Divide 36√39 / 9√13
To divide these two expressions, we can simplify them individually and then divide the results.
First, let's simplify 36√39:
√39 = √(3*13) = √(3) * √(13) = √3√13
36√39 = 36 * √3√13 = 6√3 * 6√13 = 216√39
Next, let's simplify 9√13:
9√13 = 3√13 * 3 = 9√13
Now we can divide the simplified expressions:
(216√39) / (9√13) = (216 / 9) * (√39 / √13) = 24 * (√(39/13)) = 24 * √3
Therefore, 36√39 / 9√13 simplifies to 24√3.

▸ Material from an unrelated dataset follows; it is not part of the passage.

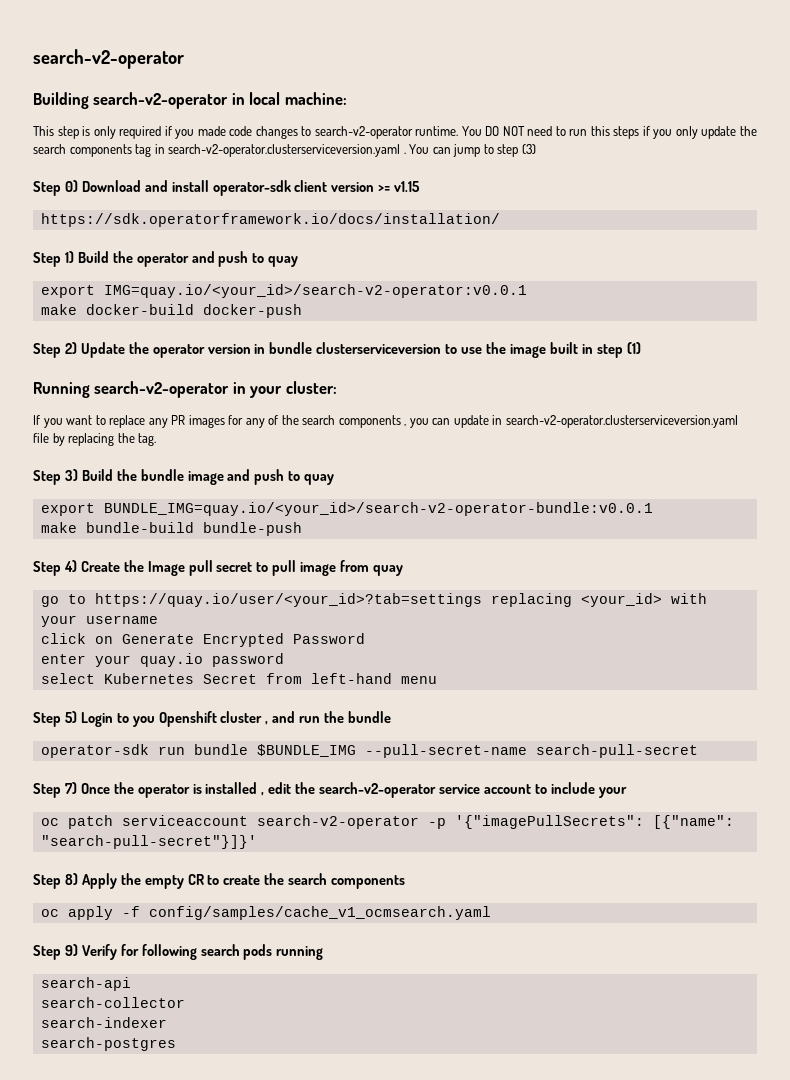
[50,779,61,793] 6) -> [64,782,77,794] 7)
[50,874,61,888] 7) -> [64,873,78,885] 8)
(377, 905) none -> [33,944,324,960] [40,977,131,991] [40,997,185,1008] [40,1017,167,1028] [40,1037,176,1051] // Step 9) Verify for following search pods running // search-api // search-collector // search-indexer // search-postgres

To divide 36√39 by 9√13, we will follow these steps:
Step 1: Simplify both radicals:
36√39 can be simplified as 6√169
9√13 can be simplified as 3√13
Step 2: Divide the numbers outside the radicals:
6 divided by 3 is 2.
Step 3: Divide the numbers inside the radicals:
√169 divided by √13 is √(169/13)
Step 4: Simplify the square root:
√(169/13) = √(13/1) = √13
Step 5: Combine the result from steps 2 and 4:
2√13 is the final result of the division.
Therefore, 36√39 / 9√13 = 2√13.
To divide these expressions, you need to rationalize the denominator. Rationalizing the denominator means multiplying both the numerator and the denominator by a suitable expression to eliminate any square roots in the denominator.
Let's proceed with the division step-by-step:
Step 1: Start with the given expression: 36√39 / 9√13.
Step 2: Rationalize the denominator by multiplying both the numerator and the denominator by the conjugate of the denominator. In this case, the conjugate of 9√13 is 9√13.
(36√39 / 9√13) * (9√13 / 9√13)
Step 3: Simplify both the numerator and the denominator:
(36 * 9 * √39 * √13) / (9 * 9 * √13 * √13)
Step 4: Cancel out like terms:
(36 * √3 * √13) / (3 * 13)
Step 5: Simplify the expression further:
(4 * √3 * √13) / (1 * 13)
Step 6: Multiply and simplify:
(4 * 13 * √3) / 13
Step 7: Cancel out like terms:
(4 * √3 * 1)
Step 8: Finally, simplify the expression:
4√3
Therefore, 36√39 / 9√13 simplifies to 4√3.